What about leasing the phone? Sprint’s lease option has you pay $20 a month for an iPhone 6 that you must turn in for a new one (or pay extra to keep) after two years and $480 in total hardware expenses. No thanks: Two-year-old iPhones sell for well over $170.
The upgrade-anytime options of Sprint’s just-announced “iPhone Forever” and T-Mobile’s “Jump! On Demand” can be better, assuming you simply must have an iPhone now but don’t want to suffer the shame of using last year’s model when the iPhone 6s (or whatever it’s called) debuts next month.
But after you make that upgrade, you’re stuck paying rent — in the best-case scenario, that means $15 a month — on a phone that you can’t resell. If you trade up to an iPhone 6s, you’re stuck paying rent for a year until the inevitable debut of the iPhone 7 resets the cycle of old-phone shame.

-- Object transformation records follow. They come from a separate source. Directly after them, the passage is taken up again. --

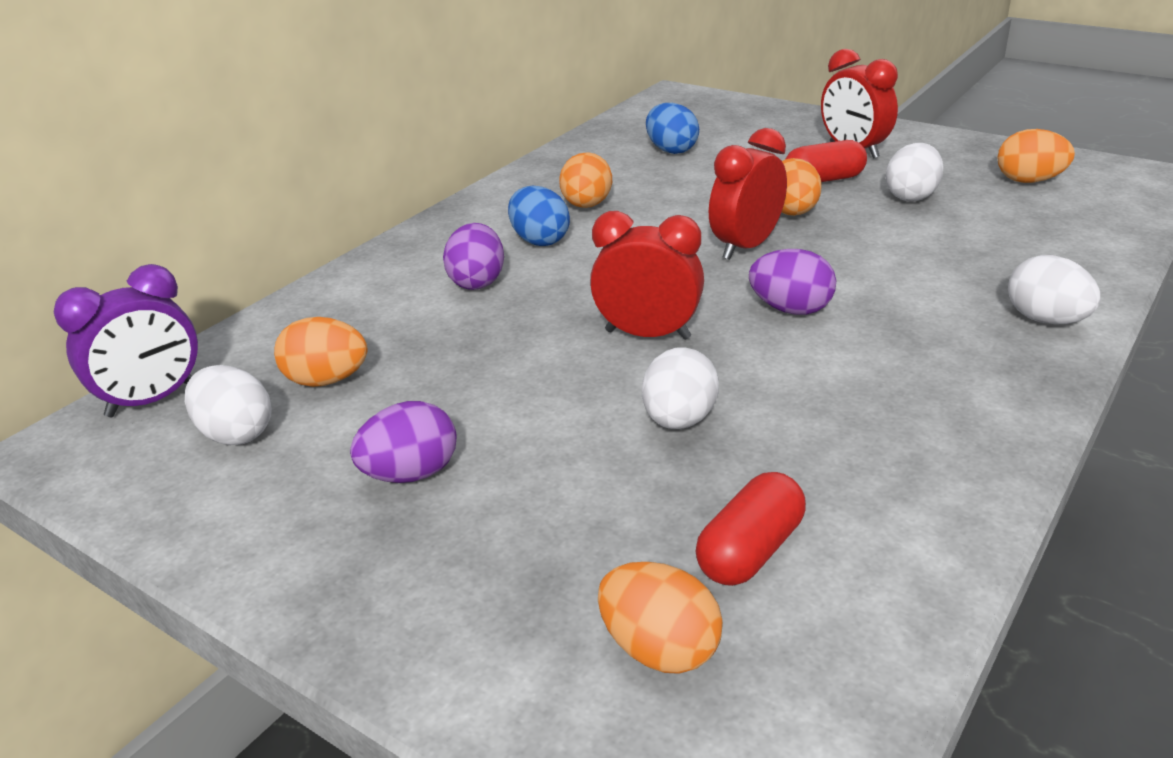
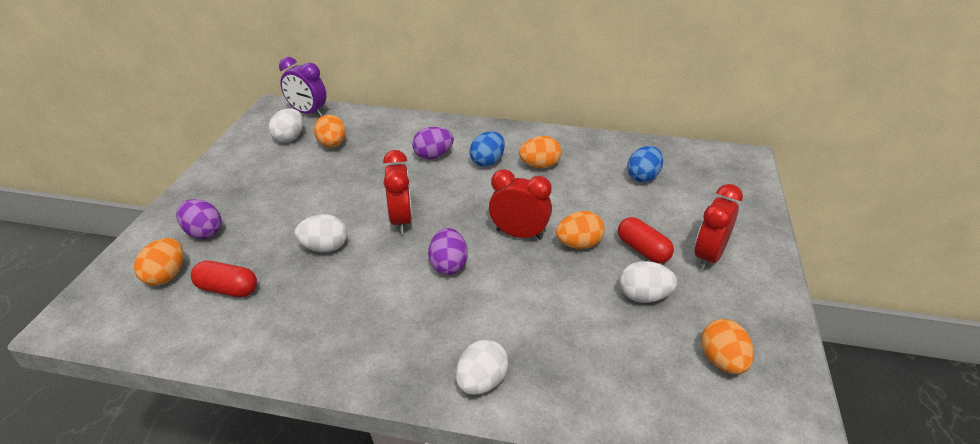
camera: 65 degrees right, 5 degrees up
purple egg [350,401,457,483] -> purple egg moved to [176,199,222,239]

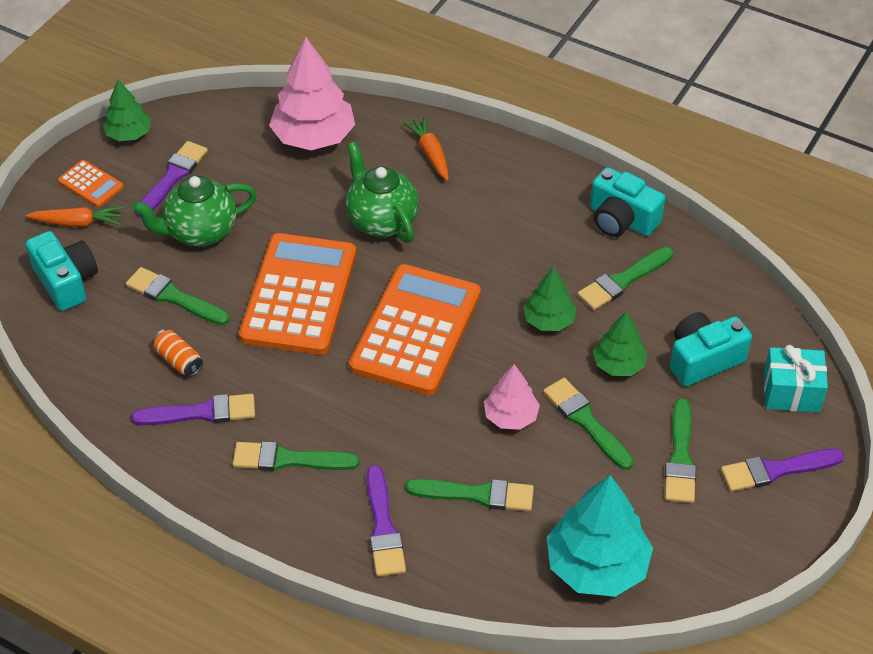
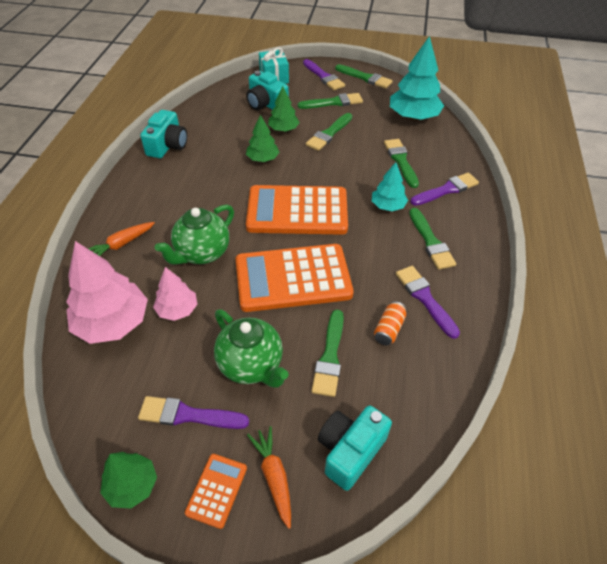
camera: 110 degrees left, 0 degrees up
pink tree [484,364,540,430] -> pink tree moved to [153,267,197,321]
green brush [577,247,673,310] -> green brush moved to [335,64,393,88]
none -> turquoise tree [372,162,408,211]

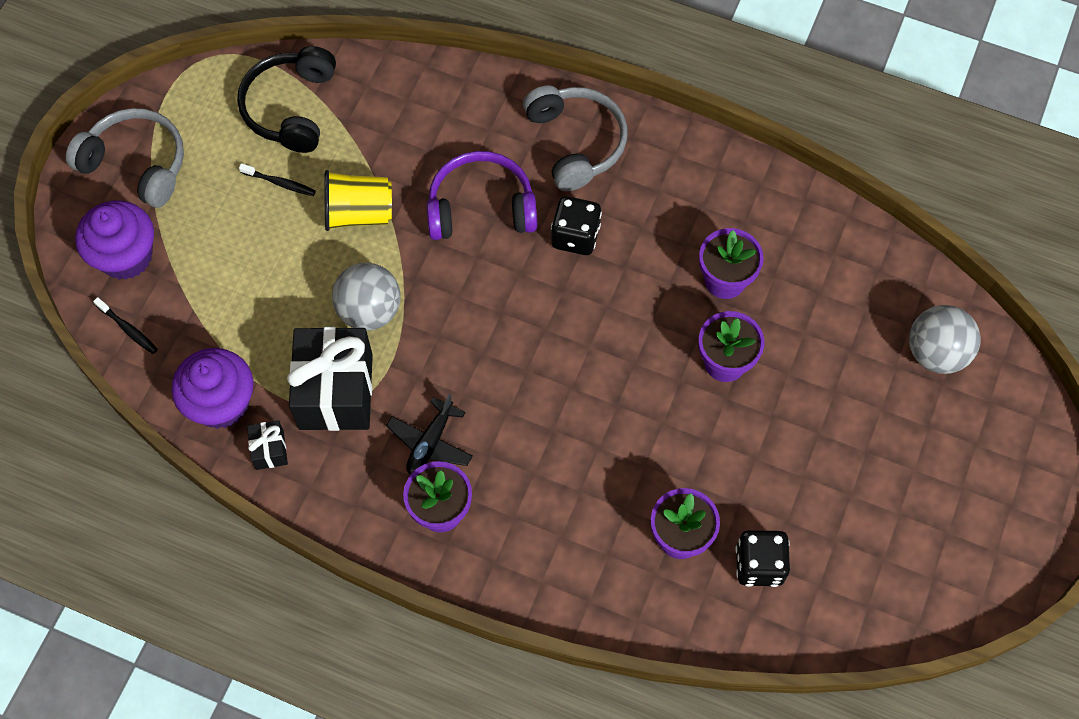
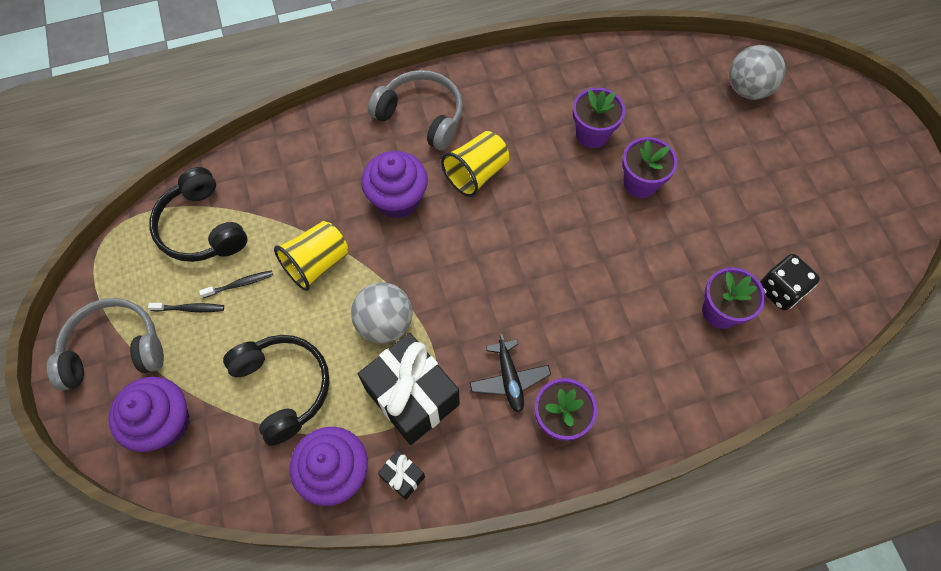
camera: 40 degrees left, 0 degrees up
black toothbrush [93,297,158,354] -> black toothbrush moved to [148,303,224,312]
purple headphones [427,151,537,240] -> purple cupcake [361,151,428,219]
black dice [551,196,602,255] -> yellow cup [441,131,509,197]
none -> black headphones [223,335,330,446]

You like functioning markets
When phone manufacturers sell through carriers (especially when subsidies distort their prices), your interests come second to those of the telecom companies that buy the phones first. That’s not how we buy most gadgets — though it’s the norm for cable and satellite TV boxes, and look at how awesome those are.
When you buy from the manufacturer, you are the customer that the company has to satisfy. It’s called a functioning market, and Verizon just took a giant step toward creating one in the phone business.